Task to complete: Render the lines below as a numbered list, skipping any blank lines and leaving out the pictures.

Extracted data entries
▶

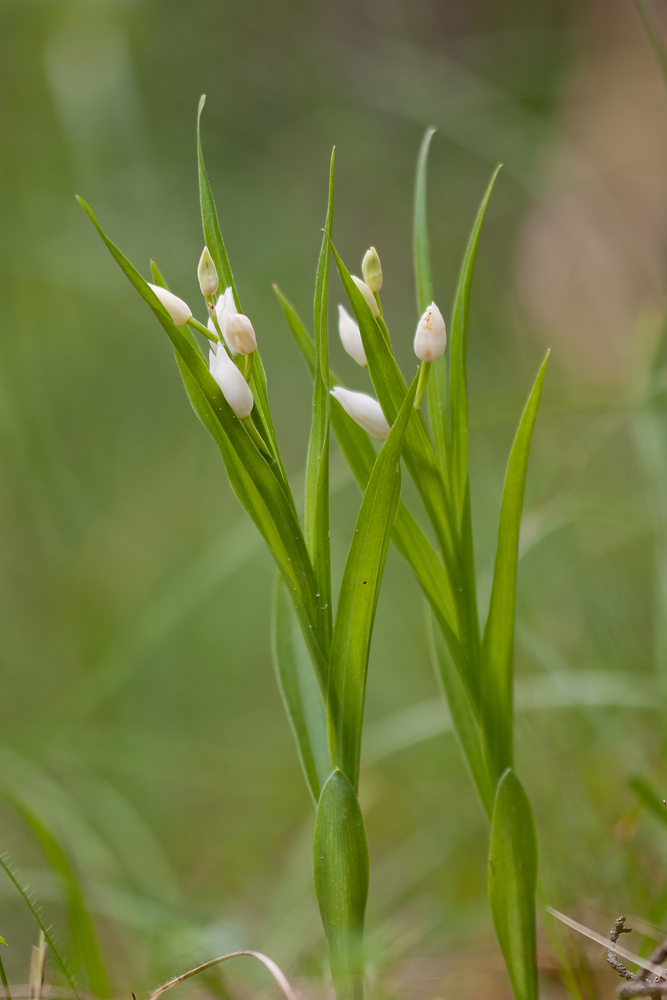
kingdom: Plantae
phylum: Tracheophyta
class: Liliopsida
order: Asparagales
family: Orchidaceae
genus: Cephalanthera
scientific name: Cephalanthera longifolia
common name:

◀

Task answer:
1. kingdom: Plantae
2. phylum: Tracheophyta
3. class: Liliopsida
4. order: Asparagales
5. family: Orchidaceae
6. genus: Cephalanthera
7. scientific name: Cephalanthera longifolia
8. common name:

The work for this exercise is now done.